Hi All,
I am looking for a 4 burner bbq with side burner.
All places I see seem to be selling ~$299.
Ones under consideration:
BBQ Galore (Brand: Cook On)
http://www.barbequesgalore.com.au/products/product-view.aspx…
Bunnings (Brand: Jumbuck)
http://www.bunnings.com.au/products_product_4-burner-hooded-…
Big W (Brand: Patio)
http://www.bigw.com.au/home-garden/garden-outdoor/bbqs-picni…
KMart (Brand: Jackeroo)
http://shop.kmart.com.au/product/jackeroo-flinders-4-burner-…
All above are $300
Masters - I dont know if below website will work, but its in their catalogue: a Nex-Grill one for $268.
http://masters.smedia.com.au/outdoor/server/GetContent.asp?c…
Does anyone have any experience or recommend any of the above?
Or I am happy to see any other options.
I am in Sydney.
I don't have experience buying one, but I have fully reconditioned several discarded BBQs. As with everything nowdays, I would avoid anything made in China. I'm fairly sure BBQs galore used to sell Australian made BBQs, but now, who knows!? I have looked closely at a couple of Chinese made BBQs in BigW, and sure, they would work ok at first - but the build quality is just atrocious. The spot welds were so small and so few, and the sheet metal so thin, I could see the welds straining when I raised/lowered the lid. I can't imagine they'd last long before cracking. I'd rather pay $50/$100 more for one that lasts say, 10 years, instead of a Chinese one that lasts 2-3 (and then have to buy another anyway).
Also, if it were me, I would have a look under the cooking plates - and avoid BBQs with burners that are just silver metal tubes with drilled holes. I'd look for the old-style cast iron burners instead. If they rust out, you can easily buy replacements (about $12 last time I saw them) at Bunnings. The tubes might be stainless steel. So ok, they probably won't rust out in the first place. But China copies (or is it "deceives") wherever they can. So they might not be stainless too! Either way, I know cast iron ones are dead easy to replace. (Pull out the single metal spring clip underneath at the back, lift burner up from the back and then out of BBQ. Replace with new one in the reverse order.)
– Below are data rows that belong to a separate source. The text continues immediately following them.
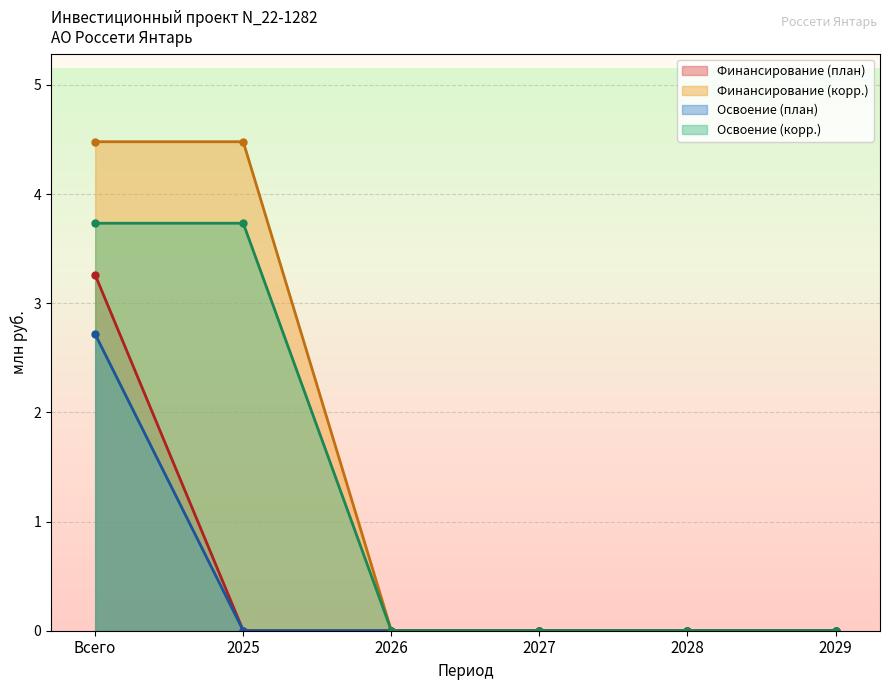

How many lines are shown in the chart?

4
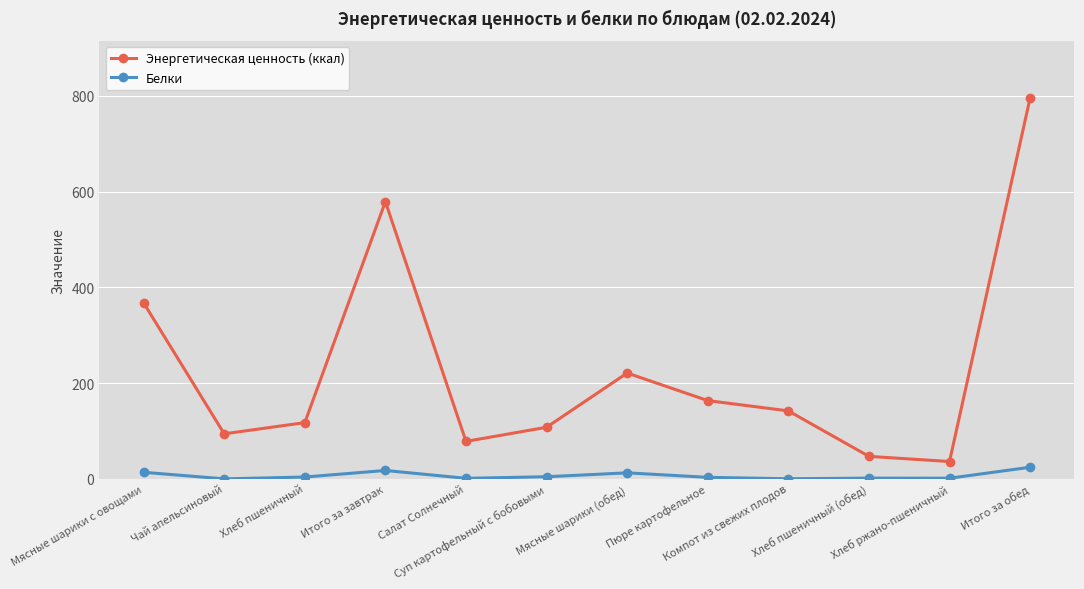

What is the sum of all Энергетическая ценность (ккал) values?

2750.1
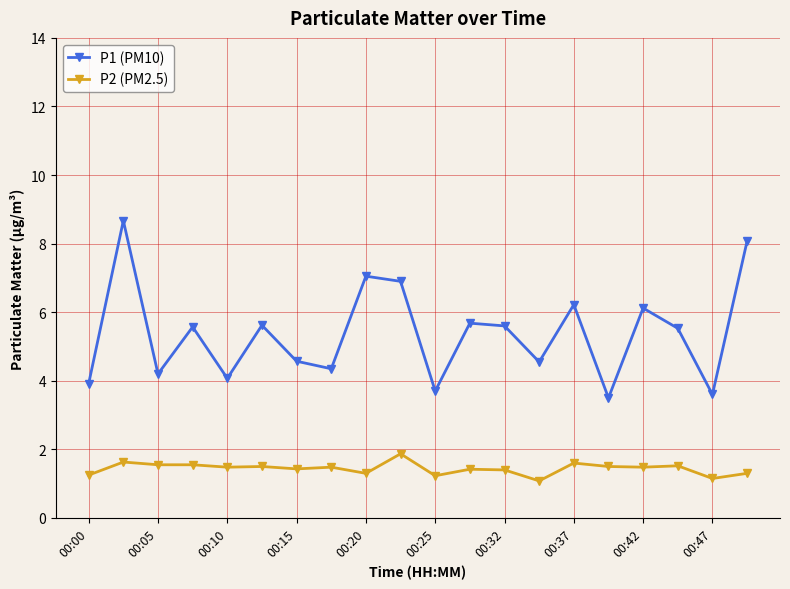

How many data points does each series have?

20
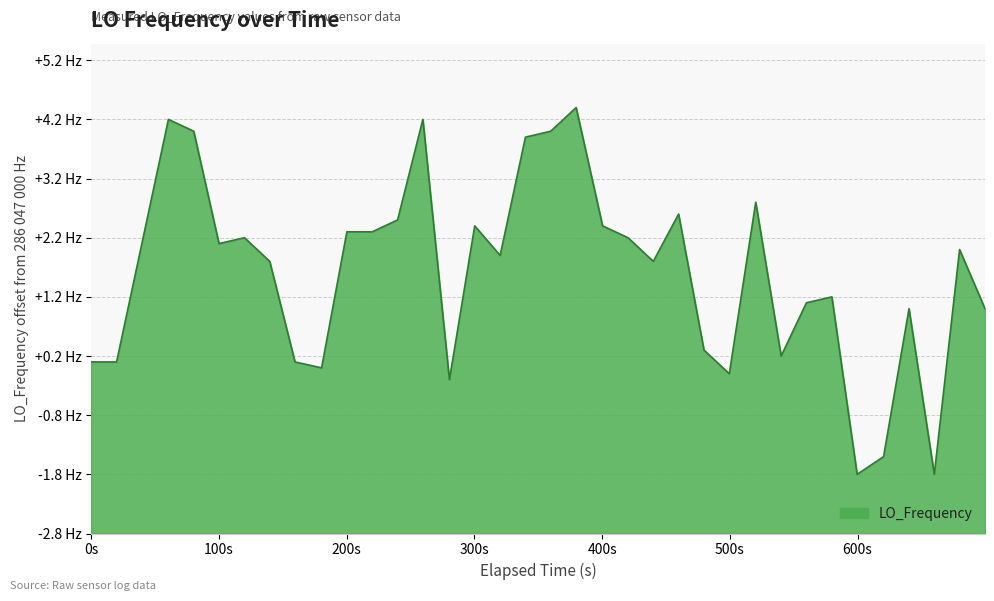

Is this an area chart (filled region under the line)?

Yes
In Bunnings I noticed some BBQs had a black ceramic coating on the cooking plates. I'd just get plain cast iron plates, because I've seen the ceramic coating char and crack. Unless people like crunchy steaks. ;-p I've also seen aluminium plates (alzheimer's anyone?). You stop the cast iron ones from rusting by scraping clean immediately after cooking (food comes off dead easy at that point), and wipe over with cooking oil on some paper towel. The oil dries and seals the plate from rusting. (For a few weeks anyway.) If it rusts after that, just bring to full heat, scrape clean and oil again before cooking.
Once you decide, try and clean it every few months - when the grease-absorbent grit in the bottom tray looks dirty. (I just use kitty litter, and I've heard one of those TV gardening shows say the same.) The grease tray nearly always rusts out before a BBQ wears out, because people never clean it. The grease traps in moisture, which rusts through the tray. Just scrape it out with a paint scraper, spray with home brand oven cleaner, hose it out, refill with kitty litter.
One thing you might want to consider is buying a completely separate cast-iron cooking ring. The smaller wok cooker on our BBQ just doesn't get hot enough. It's ok for small amounts of food (say a typical chinese-takeaway container full). But any more than that, and it produces soggy, steamed food. Most camping stores sell several sizes of cast cooking rings and they are cheaper than you'd think. My wife & I bought one for wok cooking. It connects straight to a BBQ gas bottle and the extra heat it produces turns out asian-style food that is more like the restaurants, instead of "soggy & steamed".